You are currently viewing 汚染はどう広がったか

汚染はどう広がったか

汚染がどう広がったか、政府や東電がデータを隠しているので、よくわからないという話しを聞くことがありますが、データは公開されています。その解釈を以下に示してみます。

県内七方部+飯舘村の計測結果

震災後、県は福島県内の7つの地方振興局などで手持ち式のサーベイメーターで空間放射線量を測定しました。そのデータ飯舘村の測定結果をグラフ化すると次のようになります。急激に上昇下降する汚染通過型と、急上昇し緩く下降する定着型の2パターンが読み取れます。いわき市と福島市はともに最高で24μSv/hまで上昇しましたが、いわき市はすぐ低減する通過型で、福島市は高線量が長引く定着型でした。
- - - - -
# 解くべき問題
a. 汚染の広がりを扱った文章に照らして、次の(i)〜(iii)が合っているかを「はい」か「いいえ」で答えよ。判断の根拠となる語句は文章から抜き出して添えること。
(i) 県は手持ち式のサーベイメーターで空間放射線量を測った。
(ii) いわき市の最高値は福島市の最高値を上回った。
(iii) 福島市は線量がすぐ下がる通過型だった。
b. 汚染の広がりを扱った文章では、グラフからどのような2つのパターンが読み取れるとしているか。

# 与えられたデータ
- - - - -
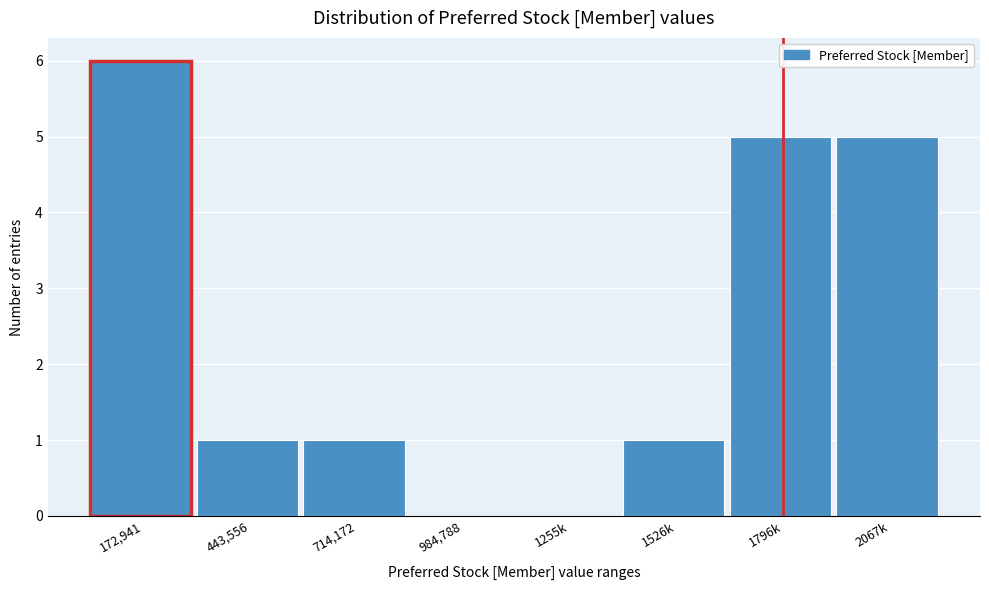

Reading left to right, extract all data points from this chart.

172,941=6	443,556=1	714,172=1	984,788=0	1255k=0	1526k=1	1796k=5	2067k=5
- - - - -
# 解答
a.
(i) はい。「手持ち式のサーベイメーターで空間放射線量を測定しました」
(ii) いいえ。「いわき市と福島市はともに最高で24μSv/hまで上昇しましたが」
(iii) いいえ。「福島市は高線量が長引く定着型でした」

b. 急激に上昇下降する汚染通過型と、急上昇し緩く下降する定着型の2つである。